Hungary’s civil society looks free and vibrant on paper, but a patchwork of nonsensical regulations makes it nearly impossible for pro-democracy organizations to do their work. The economy seems to be growing, but a significant number of corporations are controlled by Orbán’s cronies.
A man in the French city of Nîmes drove his car into pedestrians early Friday morning, injuring two people, and was then arrested. At this point his motive is unknown but there is some anecdotal evidence that he may have had jihadi inclinations.
New polling shows a small gain for right-wing frontrunner and recent stabbing victim Jair Bolsonaro ahead of next month’s election, who saw his support tick up to 26 percent from 24 percent in the same poll last month. However, the big mover in the poll was new Workers’ Party candidate Fernando Haddad, who moved up four points to 13 percent presumably due to supporters of previous Workers’ Party candidate Luiz Inácio Lula da Silva shifting over to his column. Haddad could be on track to face Bolsonaro in a runoff, which polling now shows as a dead heat. However, Bolsonaro’s negatives are much higher than Haddad’s, suggesting that his ceiling for support is lower and that Haddad could be considered the favorite to win a head-to-head contest.
Venezuelan President Nicolás Maduro visited China on Friday and signed several new deals giving China a greater stake in the Venezuelan energy sector.
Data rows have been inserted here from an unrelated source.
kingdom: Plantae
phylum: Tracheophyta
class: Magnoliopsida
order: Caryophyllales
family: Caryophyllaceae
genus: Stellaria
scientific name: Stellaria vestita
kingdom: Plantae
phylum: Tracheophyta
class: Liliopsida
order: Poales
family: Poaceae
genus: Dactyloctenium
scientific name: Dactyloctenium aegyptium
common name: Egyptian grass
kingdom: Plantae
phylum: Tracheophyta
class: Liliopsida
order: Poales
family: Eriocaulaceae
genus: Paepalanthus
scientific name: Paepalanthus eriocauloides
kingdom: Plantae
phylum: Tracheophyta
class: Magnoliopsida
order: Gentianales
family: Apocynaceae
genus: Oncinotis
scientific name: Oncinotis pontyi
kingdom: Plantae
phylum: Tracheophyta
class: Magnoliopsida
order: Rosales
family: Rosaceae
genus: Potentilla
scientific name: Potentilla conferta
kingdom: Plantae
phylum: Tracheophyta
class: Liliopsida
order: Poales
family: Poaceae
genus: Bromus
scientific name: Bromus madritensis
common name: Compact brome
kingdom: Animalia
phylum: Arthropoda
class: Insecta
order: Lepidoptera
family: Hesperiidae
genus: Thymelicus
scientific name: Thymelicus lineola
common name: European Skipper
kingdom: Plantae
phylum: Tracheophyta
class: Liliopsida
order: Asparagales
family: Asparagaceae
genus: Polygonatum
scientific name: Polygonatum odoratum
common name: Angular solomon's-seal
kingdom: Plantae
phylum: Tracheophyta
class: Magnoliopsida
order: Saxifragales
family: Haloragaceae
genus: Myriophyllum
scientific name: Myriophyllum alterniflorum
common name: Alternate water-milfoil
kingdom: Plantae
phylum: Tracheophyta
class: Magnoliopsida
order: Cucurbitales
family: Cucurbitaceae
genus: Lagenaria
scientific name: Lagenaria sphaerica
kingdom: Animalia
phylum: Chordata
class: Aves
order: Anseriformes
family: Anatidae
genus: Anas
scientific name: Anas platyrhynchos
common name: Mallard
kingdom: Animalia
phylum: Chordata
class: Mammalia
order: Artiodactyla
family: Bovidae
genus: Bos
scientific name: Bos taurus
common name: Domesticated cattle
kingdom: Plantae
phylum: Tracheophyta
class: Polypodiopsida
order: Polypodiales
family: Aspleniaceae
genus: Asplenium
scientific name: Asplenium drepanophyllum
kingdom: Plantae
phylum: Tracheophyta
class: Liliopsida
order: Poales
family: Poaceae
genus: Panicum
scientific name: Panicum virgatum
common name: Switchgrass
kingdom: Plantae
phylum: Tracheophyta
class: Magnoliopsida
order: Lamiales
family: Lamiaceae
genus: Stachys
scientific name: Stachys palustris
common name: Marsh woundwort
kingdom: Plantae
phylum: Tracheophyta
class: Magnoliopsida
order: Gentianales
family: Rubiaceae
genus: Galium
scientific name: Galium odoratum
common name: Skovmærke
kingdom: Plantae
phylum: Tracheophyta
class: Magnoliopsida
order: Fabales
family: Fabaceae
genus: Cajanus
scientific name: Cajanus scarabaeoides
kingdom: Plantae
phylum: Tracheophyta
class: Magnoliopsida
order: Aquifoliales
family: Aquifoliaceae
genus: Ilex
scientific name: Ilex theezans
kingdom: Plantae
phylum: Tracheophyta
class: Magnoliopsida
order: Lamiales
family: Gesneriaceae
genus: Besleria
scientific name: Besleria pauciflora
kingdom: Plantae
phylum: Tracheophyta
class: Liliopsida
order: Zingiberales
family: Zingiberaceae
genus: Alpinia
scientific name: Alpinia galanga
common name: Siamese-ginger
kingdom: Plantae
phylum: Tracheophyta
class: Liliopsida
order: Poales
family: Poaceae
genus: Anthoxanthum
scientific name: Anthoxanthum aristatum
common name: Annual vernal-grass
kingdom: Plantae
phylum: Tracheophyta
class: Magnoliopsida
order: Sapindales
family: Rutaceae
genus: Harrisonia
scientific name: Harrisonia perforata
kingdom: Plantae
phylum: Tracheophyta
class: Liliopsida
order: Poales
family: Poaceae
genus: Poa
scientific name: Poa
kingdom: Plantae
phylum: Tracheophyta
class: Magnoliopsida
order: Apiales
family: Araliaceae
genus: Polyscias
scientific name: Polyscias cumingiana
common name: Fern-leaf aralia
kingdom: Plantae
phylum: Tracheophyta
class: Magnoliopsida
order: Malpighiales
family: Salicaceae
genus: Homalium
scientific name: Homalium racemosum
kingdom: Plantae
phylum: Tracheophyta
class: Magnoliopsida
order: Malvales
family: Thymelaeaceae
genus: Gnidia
However, if he was planning to come away with new Chinese loan agreements to help refill Venezuela’s treasury and stabilize its economy, he must have been disappointed in the outcome. There’s no indication that Chinese officials offered to float new credit to Caracas, presumably over concerns that the Venezuelans won’t be able to pay any new loans back.
This all seems like it’s heading toward a good place:
Flanked by high-ranking military and police officers, Guatemala’s President Jimmy Morales declared that the country’s fight against corruption and impunity was over.
In a scene evocative of the country’s repressive military history, he claimed that the Commission Against Impunity in Guatemala (Cicig) – a body established by the United Nations in 2007 to help dismantle powerful criminal networks – had in fact encouraged corruption, selectively pursued criminal cases based on ideological bias and sown “judicial terror”.
Morales presented no evidence, but declared he would not renew the commission’s mandate, which runs out next September.
Meanwhile, a convoy of US-donated military jeeps encircled the Cicig headquarters where corruption cases against Morales, his family and scores of his political patrons are being investigated.
The Trump administration–which, to be fair, would look pretty silly suddenly pretending to care about corruption–is mostly staying out of this, and some US Republicans are even alleging that CICIG is a Russian front or some other ridiculousness, which may have Morales feeling confident. But polling indicates that somewhere around 65 percent of Guatemalans don’t approve of what Morales is doing, and Guatemala’s courts may rule against some of Morales’s moves–which would precipitate a serious crisis of governance. Guatemala’s legislature is looking seriously at trying to weaken the courts’ authority to intervene, probably because, according to this Guardian piece, “more than one in five lawmakers is under criminal investigation” (emphasis mine).
The incoming Mexican government of President-elect Andrés Manuel López Obrador has reportedly told the Trump administration that it will not accept payments from the US in return for deporting migrants before they can reach the US border. Enrique Peña Nieto’s government says it’s still “evaluating” a proposal from Washington to earmark $20 million to
bribe hire Mexico as Donald Trump’s bouncer, but if AMLO’s government isn’t going to go through with the policy it’s unclear what there is to evaluate.